Secondly, the decision of the UK High Court in the Hudabiya loan default case in 1999 shows that the loan was acquired on February 15, 1995. Despite Court orders on March 16, 1999 the loan was not paid back. Therefore the said court on November 5, 1999 attached the properties of flat 16, flat 16-A, flat 17, flat 17-A of Avenfield House to the UK Bank. Once the loan was paid, the properties were released.
If the offshore companies Nielsen and Nescoll own Park Lane flats since 1993/1995, the only way the Sharifs could have attached them to a UK bank in 1999 would be if they also owned the offshore companies. Thus it is clear that the Sharifs owned these flats in 1995 and not 2006 as is being claimed. It is also evident that both Mian Nawaz Sharif and Mian Shahbaz Sharif were in full knowledge of these offshore businesses and chose to hide it after re-entering Pakistani politics in 2007.

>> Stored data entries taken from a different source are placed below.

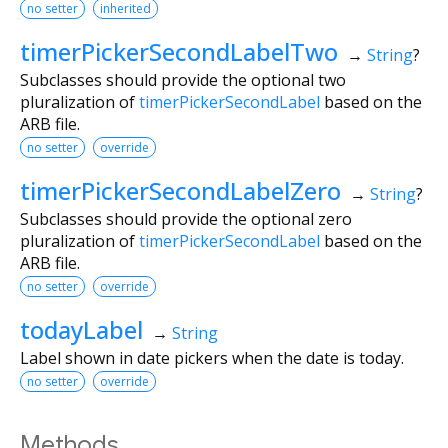
no setter
inherited
timerPickerSecondLabelTwo
→
String
?
Subclasses should provide the optional two
pluralization of
timerPickerSecondLabel
based on the
ARB file.
no setter
override
timerPickerSecondLabelZero
→
String
?
Subclasses should provide the optional zero
pluralization of
timerPickerSecondLabel
based on the
ARB file.
no setter
override
todayLabel
→
String
Label shown in date pickers when the date is today.
no setter
override
Methods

Courts showed bias in a criminal case that should have ended in conviction or acquittal. Lahore High Court while quashing a NAB argument on opening the case admitted that Nawaz Sharif allegedly had nominal shares in the business. The question is not nominal shares but full knowledge and allowing it to happen while in public offices. They continue to deny such activities before 2006 while still holding public offices. Judge Anwar Ahmed of an accountability court termed all charges “politically motivated”, a remark that was never deliberated.
Justice Iftikhar Chaudary targeted select individuals who could have impacted the logical conclusion of this case. The pressure brought on Admiral Fasih and Governor State Bank by the Chief Justice was not without reason. Soon after PMLN came to power, Admiral Fasih was dismissed by the Chief Justice. Governor State Bank and Chairman SECP resigned.
The Supreme Court bench handling the case must take cognizance of these events.
After evaluating all evidence, some questions the apex court and litigants must pursue include: –
1) When were the offshore companies in the name of any family member formed or purchased?
2) Names of owners/trustees,
3) Sources and amount of initial and subsequent funding/profits
4) Loans obtained through these companies and against what securities
5) What and when were properties owned by these companies purchased?
6) All financial transactions pertaining to these companies since 1992 and
7) Ask State Bank of Pakistan to submit and make public record of all foreign currencies remitted out of Pakistan from April to May 1998.